America,  Civil War,  History,  Uncategorized,  World War II

Looking for the Good War by Elizabeth Samet *** (of 4)

An onion of a book, not just because it can bring you to tears, but because of its layers. In the outer layer, Samet re-describes World War II. Often referred to as The Good War and its fighters as The Greatest Generation, Samet invites us to take another look. As Studs Terkel pointed out in the 1980s when he interviewed Americans about their experience of the war, and Samet emphasizes, under what circumstances do the words “good” and “war” deserve to appended one to the other. Simply put, war is the projection of unlimited violence, and as we too easily forget, Americans and our soldiers were as vicious as the Axis powers; maybe more so, as we were on the winning side.

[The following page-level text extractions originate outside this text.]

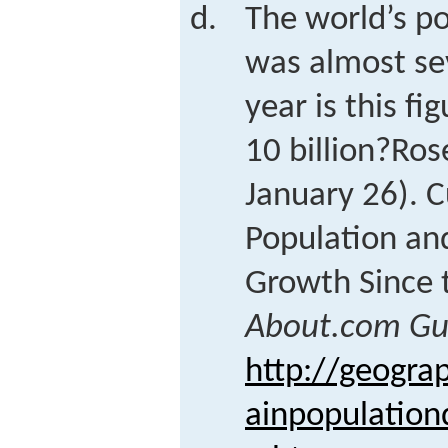
The world’s p
was almost sev
year is this f
10 billion?
Ros
January 26). 
Population an
Growth Since 
About.com Gu
http://geogra
ainpopulation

One layer deeper into the onion, Samet delivers a master class in the value of the humanities in reflecting the human experience. She analyzes our perspectives on warmaking and wartime suffering using sources as old as the Iliad and Odyssey and Shakespeare’s plays and then brings it up to date to show us the hidden depravities and despondencies of the Greatest Generation. She reviews scores of films of the 1940s and 1950s to show us despairing veterans, criminals, PTSD, lost youth, and oppressed women and communities of color.

Her onion reveals how World War II has been recalled rhetorically by every subsequent President as validation for a newfound projection of unspeakable violence and how the Civil War — no American war has been deadlier — as a noble cause in both North and South.

The onion’s core is its sweetest. Elizabeth Samet is a Professor of Humanities at West Point, teaching America’s future military leaders the true cost of violence. That is a mark of profound hope. If only her classes were required of our political leaders.